More details ➡️ https://t.co/82OR4msehv pic.twitter.com/NTI1kdj1RN
— AI at Meta (@AIatMeta) December 4, 2023
Meta then added third-person play-by-play descriptions of every camera wearer’s actions. Meta also hired experts in multiple fields to add third-person spoken expert commentary critiquing the way the person in the video performed the task.
By collecting both egocentric and exocentric views, the Ego-Exo4D dataset can show researchers what activities look like from different perspectives. This could help them eventually develop computer vision algorithms that can recognize what a person is doing from any perspective.
Ego-Exo4D opens new learning opportunities
One of the key obstacles to achieving AGI or training robots more efficiently is the lack of sensory perception that computers have. As humans, we have so many sensory inputs from our environment that we often take for granted as we learn new skills.
Ego-Exo4D will be an extremely useful resource to help bridge this gap.
Dr. Gedas Bertasius, Assistant Professor in the Department of Computer Science at the University of North Carolina said, “Ego-Exo4D isn’t just about collecting data, it’s about changing how AI understands, perceives, and learns.
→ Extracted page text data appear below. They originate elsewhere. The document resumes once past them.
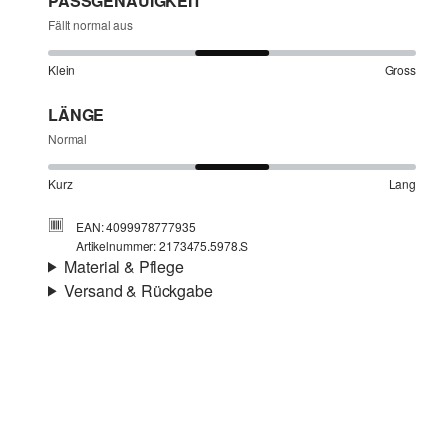
PASSGENAUIGKEIT
Fällt normal aus
Klein
Gross
LÄNGE
Normal
Kurz
Lang
EAN: 4099978777935
Artikelnummer: 2173475.5978.S
Material & Pflege
Versand & Rückgabe
Stoff:
Webware
Versandinfortmationen
Eigenschaft:
strukturiert
Material:
Baumwolle
Deine Bestellung wird innerhalb von 4–5 Werktagen per
SwissPost versendet. Für eine Standardlieferung betragen
die Versandkosten 4,00 CHF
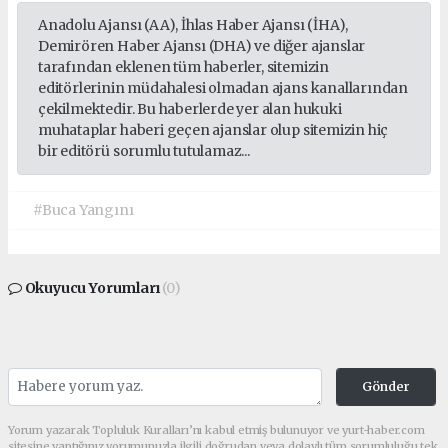
Anadolu Ajansı (AA), İhlas Haber Ajansı (İHA),
Demirören Haber Ajansı (DHA) ve diğer ajanslar
tarafından eklenen tüm haberler, sitemizin
editörlerinin müdahalesi olmadan ajans kanallarından
çekilmektedir. Bu haberlerde yer alan hukuki
muhataplar haberi geçen ajanslar olup sitemizin hiç
bir editörü sorumlu tutulamaz...
#Buca Yangını
Okuyucu Yorumları
(0)
Gönder
Yorum yazarak Topluluk Kuralları’nı kabul etmiş bulunuyor ve yurt-haber.com
sitesine yaptığınız yorumunuzla ilgili doğrudan veya dolaylı tüm sorumluluğu tek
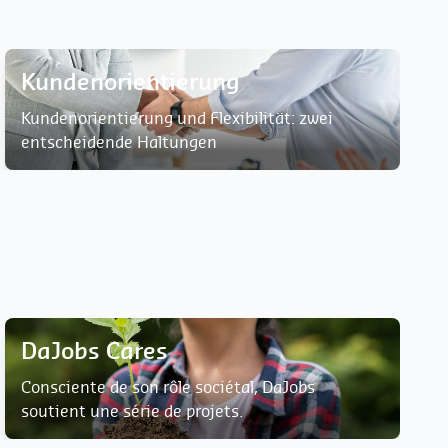
Kundenorientierung
Kundenorientierung und Flexibilität: zwei
entscheidende Haltungen
DaJobs Cares
Consciente de son rôle sociétal, DaJobs
soutient une série de projets.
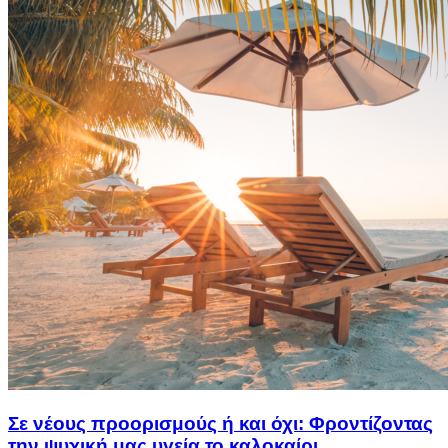
Σε νέους προορισμούς ή και όχι: Φροντίζοντας
την ψυχική μας υγεία το καλοκαίρι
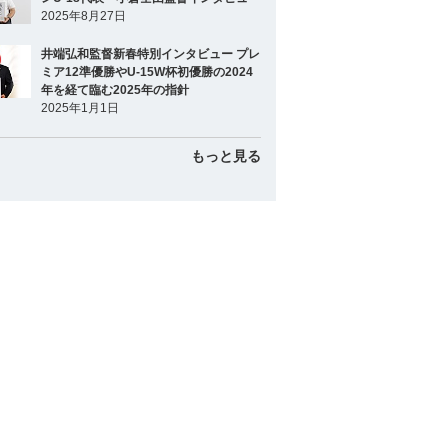
2025年8月27日
井端弘和監督新春特別インタビュー プレ
ミア12準優勝やU-15W杯初優勝の2024
年を経て臨む2025年の指針
2025年1月1日
もっと見る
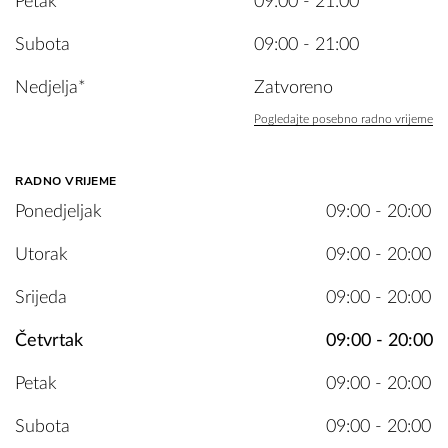
Petak
09:00 - 21:00
Subota
09:00 - 21:00
Nedjelja*
Zatvoreno
Pogledajte posebno radno vrijeme
RADNO VRIJEME
Ponedjeljak
09:00 - 20:00
Utorak
09:00 - 20:00
Srijeda
09:00 - 20:00
Četvrtak
09:00 - 20:00
Petak
09:00 - 20:00
Subota
09:00 - 20:00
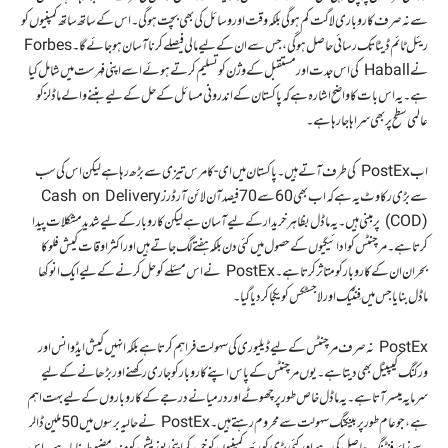
سے نہ صرف کاروباری لاگت کم ہو گی بلکہ وقت اور وسائل کی بھی بچت ہو گی۔ اس کے ساتھ ساتھ کمپنیوں کو
ریئل ٹائم ڈیٹا تک رسائی حاصل ہو گی، جس سے ان کے لیے مالی فیصلے کرنا آسان ہو جائے گا۔ Forbes
نے Haball کی اس جدت اور مستقبل کے وژن کو تسلیم کرتے ہوئے اسے اپنی فہرست میں شامل کیا
ہے۔ یہ اس بات کا واضح اشارہ ہے کہ پاکستان کے اندرونی مسائل کے حل کے لیے بننے والے ماڈلز کو
عالمی سطح پر بھی سراہا جا رہا ہے۔
اب PostEx کی طرف آتے ہیں۔ پاکستان میں ای-کامرس تیزی سے بڑھ رہا ہے لیکن اس کی سب
سے بڑی رکاوٹ یہ ہے کہ اب بھی 60 سے 70 فیصد آن لائن آرڈرز Cash on Delivery
(COD) پر مبنی ہیں۔ یہ ماڈل بظاہر خریدار کے لیے آسان ہے لیکن کاروبار کے لیے شدید مشکلات پیدا
کرتا ہے۔ مرچنٹس کو ادائیگیوں کے حصول میں کئی دن بلکہ ہفتے لگ جاتے ہیں اور اکثر اوقات کیش فلو کا
بحران ان کے کاروبار کو متاثر کرتا ہے۔ PostEx نے اس مسئلے کو حل کرنے کے لیے ایک انوکھا
ماڈل بنایا جس میں فِنٹیک اور لاجسٹکس کو یکجا کر دیا گیا۔
PostEx نہ صرف مرچنٹس کے لیے ڈیلیوری کی سہولت فراہم کرتا ہے بلکہ انہیں کیش ایڈوانس اور
ورکنگ کیپیٹل بھی دیتا ہے۔ یوں مرچنٹس کے پاس اپنے کاروبار کو جاری رکھنے اور بڑھانے کے لیے
سرمایہ میسر آتا ہے۔ یہ ماڈل خاص طور پر چھوٹے اور درمیانے درجے کے کاروباروں کے لیے بہت اہم
ہے، جو عام طور پر بینکنگ سہولت سے محروم رہتے ہیں۔ PostEx نے حالیہ برسوں میں 50 ملین ڈالر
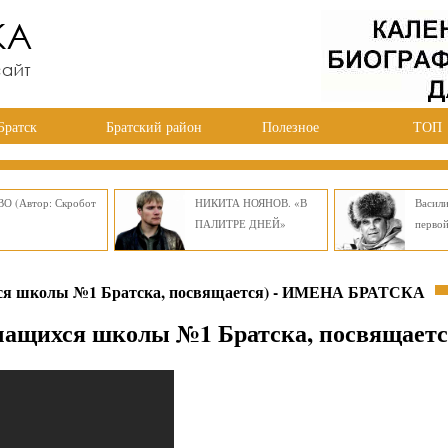
Братск
Братский район
Полезное
ТОП
О (Автор: Скробот
НИКИТА НОЯНОВ. «В
Васил
ПАЛИТРЕ ДНЕЙ»
перво
 школы №1 Братска, посвящается) - ИМЕНА БРАТСКА
щихся школы №1 Братска, посвящаетс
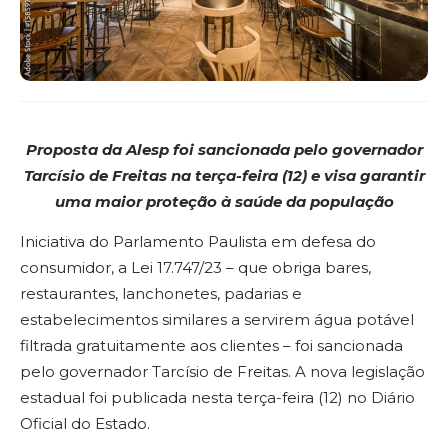
Proposta da Alesp foi sancionada pelo governador
Tarcísio de Freitas
na terça-feira (12) e visa garantir
uma maior proteção à saúde da população
Iniciativa do Parlamento Paulista em defesa do
consumidor, a Lei 17.747/23 – que obriga bares,
restaurantes, lanchonetes, padarias e
estabelecimentos similares a servirem água potável
filtrada gratuitamente aos clientes – foi sancionada
pelo governador Tarcísio de Freitas. A nova legislação
estadual foi publicada nesta terça-feira (12) no Diário
Oficial do Estado.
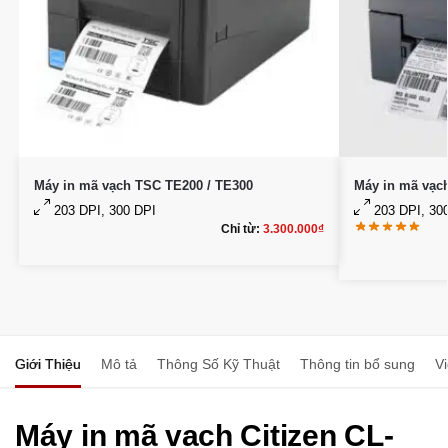
Máy in mã vạch TSC TE200 / TE300
Máy in mã vạc
203 DPI, 300 DPI
203 DPI, 30
Chỉ từ:
3.300.000
₫
Giới Thiệu
Mô tả
Thông Số Kỹ Thuật
Thông tin bổ sung
V
Máy in mã vạch Citizen CL-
With human-centric learning and perspective, AI can become more helpful in our daily lives, assisting us in ways we’ve only imagined.”
Meta says it hopes Ego-Exo4D will “enable robots of the future that gain insight about complex dexterous manipulations by watching skilled human experts in action.”
This dataset combined with Project Aria glasses will soon also enable a truly immersive learning experience for humans. Imagine performing a task while your glasses use augmented reality (AR) to overlay a tutorial video or talk you through your task.
You could be learning to play the piano and have a visual overlay showing you where your hands should move with real-time audio advice as you do it. Or you could pop the hood of your car and be guided in troubleshooting and fixing an engine problem.
It will be interesting to see if Meta’s Ego How-To learning concept will drive better adoption of Project Aria glasses than the failed Google Glass product experienced. There’s no word on when they’ll be available to purchase yet though.
Meta will make the Ego-Exo4D dataset available for download before the end of December.